→ **Listed entries**
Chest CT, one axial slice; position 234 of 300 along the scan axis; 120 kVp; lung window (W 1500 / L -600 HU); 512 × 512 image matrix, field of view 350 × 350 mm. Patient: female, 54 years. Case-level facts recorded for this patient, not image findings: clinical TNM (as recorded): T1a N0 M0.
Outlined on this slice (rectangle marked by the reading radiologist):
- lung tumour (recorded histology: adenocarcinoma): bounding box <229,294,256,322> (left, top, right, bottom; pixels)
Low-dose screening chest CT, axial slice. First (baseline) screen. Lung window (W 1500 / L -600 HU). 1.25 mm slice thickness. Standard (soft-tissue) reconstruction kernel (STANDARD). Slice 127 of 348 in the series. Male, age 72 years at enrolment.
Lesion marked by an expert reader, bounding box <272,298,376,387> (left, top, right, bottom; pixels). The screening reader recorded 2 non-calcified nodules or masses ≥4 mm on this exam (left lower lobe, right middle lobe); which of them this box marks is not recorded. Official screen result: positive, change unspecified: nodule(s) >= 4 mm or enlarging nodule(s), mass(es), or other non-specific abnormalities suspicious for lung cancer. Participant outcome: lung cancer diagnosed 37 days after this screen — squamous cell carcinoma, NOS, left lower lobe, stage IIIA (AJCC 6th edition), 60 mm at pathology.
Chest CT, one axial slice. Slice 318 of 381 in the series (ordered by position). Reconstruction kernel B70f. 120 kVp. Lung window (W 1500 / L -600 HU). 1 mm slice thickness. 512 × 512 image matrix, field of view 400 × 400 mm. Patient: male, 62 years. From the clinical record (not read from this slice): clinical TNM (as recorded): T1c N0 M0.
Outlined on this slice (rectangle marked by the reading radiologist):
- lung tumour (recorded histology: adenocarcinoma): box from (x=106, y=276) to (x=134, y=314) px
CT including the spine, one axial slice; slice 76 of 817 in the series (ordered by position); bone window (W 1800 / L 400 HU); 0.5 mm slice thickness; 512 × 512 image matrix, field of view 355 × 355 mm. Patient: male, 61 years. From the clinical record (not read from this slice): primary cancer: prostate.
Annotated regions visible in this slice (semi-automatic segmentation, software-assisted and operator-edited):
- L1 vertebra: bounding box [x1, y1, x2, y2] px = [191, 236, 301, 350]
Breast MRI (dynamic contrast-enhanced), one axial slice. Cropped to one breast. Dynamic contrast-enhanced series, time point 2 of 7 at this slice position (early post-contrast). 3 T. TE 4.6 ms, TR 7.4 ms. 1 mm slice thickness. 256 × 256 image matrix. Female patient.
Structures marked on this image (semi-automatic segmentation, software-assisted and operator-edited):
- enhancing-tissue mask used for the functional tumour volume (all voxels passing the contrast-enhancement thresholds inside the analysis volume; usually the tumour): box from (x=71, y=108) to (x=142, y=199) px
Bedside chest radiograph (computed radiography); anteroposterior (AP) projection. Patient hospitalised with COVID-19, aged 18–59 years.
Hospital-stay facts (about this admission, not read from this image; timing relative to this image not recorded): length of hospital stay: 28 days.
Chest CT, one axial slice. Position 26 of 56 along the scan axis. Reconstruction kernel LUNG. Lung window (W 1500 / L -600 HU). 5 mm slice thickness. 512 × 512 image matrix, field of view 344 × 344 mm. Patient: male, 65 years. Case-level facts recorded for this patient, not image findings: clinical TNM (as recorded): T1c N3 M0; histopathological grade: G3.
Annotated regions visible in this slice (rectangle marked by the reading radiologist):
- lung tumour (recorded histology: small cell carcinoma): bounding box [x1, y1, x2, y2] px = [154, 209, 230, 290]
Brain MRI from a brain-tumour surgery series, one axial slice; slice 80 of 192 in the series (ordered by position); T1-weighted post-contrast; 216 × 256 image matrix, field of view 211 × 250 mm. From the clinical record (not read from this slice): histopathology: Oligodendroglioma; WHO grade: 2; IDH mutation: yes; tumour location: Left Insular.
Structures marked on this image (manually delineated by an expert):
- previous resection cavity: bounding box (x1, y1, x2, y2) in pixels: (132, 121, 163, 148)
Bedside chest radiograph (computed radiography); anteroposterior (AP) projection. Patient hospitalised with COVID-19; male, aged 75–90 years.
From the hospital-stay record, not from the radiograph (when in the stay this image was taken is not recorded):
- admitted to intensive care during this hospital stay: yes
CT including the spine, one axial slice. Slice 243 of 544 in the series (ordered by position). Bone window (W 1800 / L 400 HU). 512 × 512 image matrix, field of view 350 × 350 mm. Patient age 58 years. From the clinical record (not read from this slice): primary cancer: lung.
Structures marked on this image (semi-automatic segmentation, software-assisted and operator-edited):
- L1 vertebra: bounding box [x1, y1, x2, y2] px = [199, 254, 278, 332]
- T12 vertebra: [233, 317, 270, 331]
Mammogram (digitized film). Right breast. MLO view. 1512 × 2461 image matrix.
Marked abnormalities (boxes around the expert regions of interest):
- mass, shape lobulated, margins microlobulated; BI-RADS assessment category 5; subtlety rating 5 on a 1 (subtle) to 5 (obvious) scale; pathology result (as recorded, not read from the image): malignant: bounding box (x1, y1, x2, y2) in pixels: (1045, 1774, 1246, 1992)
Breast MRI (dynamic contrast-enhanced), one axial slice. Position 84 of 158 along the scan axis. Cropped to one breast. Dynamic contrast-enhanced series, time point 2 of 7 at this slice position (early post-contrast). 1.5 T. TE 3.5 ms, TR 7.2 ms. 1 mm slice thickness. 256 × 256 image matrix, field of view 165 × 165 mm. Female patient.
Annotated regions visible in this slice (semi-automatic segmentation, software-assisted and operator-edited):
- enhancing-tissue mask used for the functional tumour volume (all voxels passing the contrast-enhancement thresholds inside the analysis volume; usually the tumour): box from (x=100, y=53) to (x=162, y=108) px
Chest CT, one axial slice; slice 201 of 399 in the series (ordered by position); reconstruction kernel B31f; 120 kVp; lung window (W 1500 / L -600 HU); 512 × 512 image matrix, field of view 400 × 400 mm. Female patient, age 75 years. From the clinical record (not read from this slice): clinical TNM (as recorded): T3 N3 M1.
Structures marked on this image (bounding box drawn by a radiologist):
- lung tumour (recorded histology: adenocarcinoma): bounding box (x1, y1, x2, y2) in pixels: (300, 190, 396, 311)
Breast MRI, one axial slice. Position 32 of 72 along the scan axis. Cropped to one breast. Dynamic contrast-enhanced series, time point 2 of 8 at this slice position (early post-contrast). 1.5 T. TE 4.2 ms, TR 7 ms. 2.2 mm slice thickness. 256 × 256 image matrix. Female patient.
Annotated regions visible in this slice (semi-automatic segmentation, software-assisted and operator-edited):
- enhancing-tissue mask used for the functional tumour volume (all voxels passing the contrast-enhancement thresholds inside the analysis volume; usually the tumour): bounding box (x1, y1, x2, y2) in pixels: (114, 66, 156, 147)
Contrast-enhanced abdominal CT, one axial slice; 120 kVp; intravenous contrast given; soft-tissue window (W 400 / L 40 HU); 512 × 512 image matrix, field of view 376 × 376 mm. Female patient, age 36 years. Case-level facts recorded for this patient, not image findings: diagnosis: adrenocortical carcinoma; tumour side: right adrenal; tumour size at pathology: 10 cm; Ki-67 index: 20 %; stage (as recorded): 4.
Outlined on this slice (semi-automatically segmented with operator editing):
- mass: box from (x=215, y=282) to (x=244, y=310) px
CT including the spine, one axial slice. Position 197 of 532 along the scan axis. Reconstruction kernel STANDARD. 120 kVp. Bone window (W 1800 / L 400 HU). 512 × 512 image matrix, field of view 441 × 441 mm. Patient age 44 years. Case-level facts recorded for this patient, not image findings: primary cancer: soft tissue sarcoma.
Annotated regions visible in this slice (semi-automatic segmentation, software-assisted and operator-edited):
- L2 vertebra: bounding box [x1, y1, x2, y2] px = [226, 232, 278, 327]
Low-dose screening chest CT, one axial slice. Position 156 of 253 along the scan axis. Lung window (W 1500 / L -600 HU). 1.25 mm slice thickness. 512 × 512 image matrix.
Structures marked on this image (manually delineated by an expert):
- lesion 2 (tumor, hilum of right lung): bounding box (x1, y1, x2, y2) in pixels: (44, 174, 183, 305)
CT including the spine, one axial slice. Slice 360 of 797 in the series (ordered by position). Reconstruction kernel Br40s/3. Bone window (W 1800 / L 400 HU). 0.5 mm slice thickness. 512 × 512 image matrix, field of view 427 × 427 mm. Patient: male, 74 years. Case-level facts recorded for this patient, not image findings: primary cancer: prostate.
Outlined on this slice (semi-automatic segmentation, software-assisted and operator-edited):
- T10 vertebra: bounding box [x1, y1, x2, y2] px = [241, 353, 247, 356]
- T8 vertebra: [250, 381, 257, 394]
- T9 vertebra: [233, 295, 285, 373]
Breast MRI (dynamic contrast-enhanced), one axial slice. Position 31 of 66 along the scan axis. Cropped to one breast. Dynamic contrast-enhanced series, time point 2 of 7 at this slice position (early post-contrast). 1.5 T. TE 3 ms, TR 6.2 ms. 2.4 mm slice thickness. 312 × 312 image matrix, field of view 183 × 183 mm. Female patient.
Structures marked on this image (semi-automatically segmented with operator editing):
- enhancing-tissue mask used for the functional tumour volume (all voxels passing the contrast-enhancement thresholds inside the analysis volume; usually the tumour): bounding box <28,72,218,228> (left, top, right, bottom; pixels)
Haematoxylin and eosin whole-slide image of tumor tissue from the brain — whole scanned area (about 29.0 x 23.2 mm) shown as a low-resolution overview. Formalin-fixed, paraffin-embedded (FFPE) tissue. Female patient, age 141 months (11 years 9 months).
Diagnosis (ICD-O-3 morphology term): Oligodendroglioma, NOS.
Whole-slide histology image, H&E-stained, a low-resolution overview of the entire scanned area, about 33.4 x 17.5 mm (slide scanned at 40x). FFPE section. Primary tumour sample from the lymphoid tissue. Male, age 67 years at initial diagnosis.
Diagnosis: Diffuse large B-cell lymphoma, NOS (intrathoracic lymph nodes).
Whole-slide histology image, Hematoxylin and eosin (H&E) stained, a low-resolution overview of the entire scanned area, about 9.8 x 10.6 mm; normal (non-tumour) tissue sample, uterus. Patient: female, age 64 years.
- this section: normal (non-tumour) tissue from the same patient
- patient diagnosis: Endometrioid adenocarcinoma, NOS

→ **Exercise brief**
In the records above, find every line containing the word "vertebra" and show it.

→ **Expected answer**
- L1 vertebra: bounding box [x1, y1, x2, y2] px = [191, 236, 301, 350]
- L1 vertebra: bounding box [x1, y1, x2, y2] px = [199, 254, 278, 332]
- T12 vertebra: [233, 317, 270, 331]
- L2 vertebra: bounding box [x1, y1, x2, y2] px = [226, 232, 278, 327]
- T10 vertebra: bounding box [x1, y1, x2, y2] px = [241, 353, 247, 356]
- T8 vertebra: [250, 381, 257, 394]
- T9 vertebra: [233, 295, 285, 373]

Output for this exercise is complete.